Desta forma, projetos que tratam da gestão de conteúdos digitais no ambiente escolar são importantes aliados para a promoção da inclusão digital e o uso de tecnologias da informação e comunicação. Uma ação depende da outra para incentivar o uso de TIC dentro da Escola para que de fato se promova a inclusão digital.
Para Correa et al (2010), a aquisição de equipamentos para o uso de novas tecnologias na escola não garante por si só que alunos e professores farão uso desse ferramental. O que de fato promove ações de inclusão digital e inserção de novas tecnologias é a apropriação que alunos e professores fazem desses ferramentais contribuindo para o processo ensino-aprendizagem ao se transformarem em usuários críticos e inteligentes, que otimizam recursos e ambientes em favor de uma autogestão responsável do processo escolar.
É importante destacar que, além da compra e da estrutura para o uso diário, seguro e correto das TIC, é necessário um planejamento a curto, médio e longo prazo para possibilitar que todos os usuários da unidade escolar possam se apropriar desse conhecimento com condições de interação junto à comunidade escolar em projetos benéficos para a coletividade, além de promover a consciência necessária para o uso autônomo e crítico. Até porque, o uso e a escolha das TIC na educação não são ações neutras, pois há intencionalidades políticas, comerciais e, por fim, muitas vezes, didático- pedagógicas. (CORREA et al. 2010, p. 20)
O Centro Paula Souza por meio do Projeto com o Portal Educacional, implementou Política Pública para inclusão digital e uso de TIC, e para isso investiu recursos públicos do Governo Estadual para desenvolver essas ações. Enquanto Instituição Pública demonstrou preocupação com o fato de que a Escola deve estar modernizada para conseguir desenvolver seu trabalho na preparação dos jovens para viver em sociedade.

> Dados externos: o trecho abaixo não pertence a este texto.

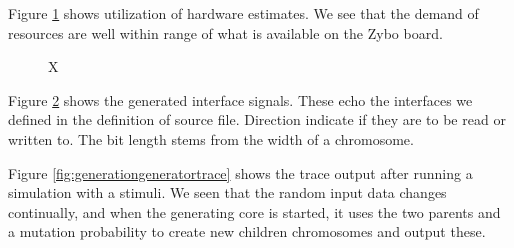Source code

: Figure \ref{fig:ggutilizationestimates} shows utilization of hardware estimates. We see that the demand of resources are well within range of what is available on the Zybo board. 

\begin{figure}[htbp]
	\centering
	\caption{X}
	\label{fig:ggutilizationestimates}
\end{figure}

Figure \ref{fig:gginterface} shows the generated interface signals. These echo the interfaces we defined in the definition of source file. Direction indicate if they are to be read or written to. The bit length stems from the width of a chromosome.

\begin{figure}[htbp]
	\centering
	\caption{}
	\label{fig:gginterface}
\end{figure}

Figure \ref{fig:generationgeneratortrace} shows the trace output after running a simulation with a stimuli. We seen that the random input data changes continually, and when the generating core is started, it uses the two parents and a mutation probability to create new children chromosomes and output these.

A sala de aula tradicional já deixou de ser o único local para que alunos e professores trabalhem de forma criativa e colaborativa desenvolvendo repertórios acadêmicos em rede. O objetivo maior da Escola é ensinar o aluno a pensar e nesse sentido precisa estar em sintonia com o que está acontecendo no mundo globalizado, o mesmo mundo que esses alunos deverão enfrentar assim que saírem dos bancos da Escola. (MORAN, 2010)
Portanto, o estudo desenvolvido aqui explorou situações e contextos do mundo escolar e auxiliou a validação das ações envolvidas no processo de inserção de novas tecnologias em sala de aula e de inclusão digital, assim como criou condições para melhorar o controle da gestão pública sobre os investimentos feitos pelo governo estadual junto às Etecs do Centro Paula Souza.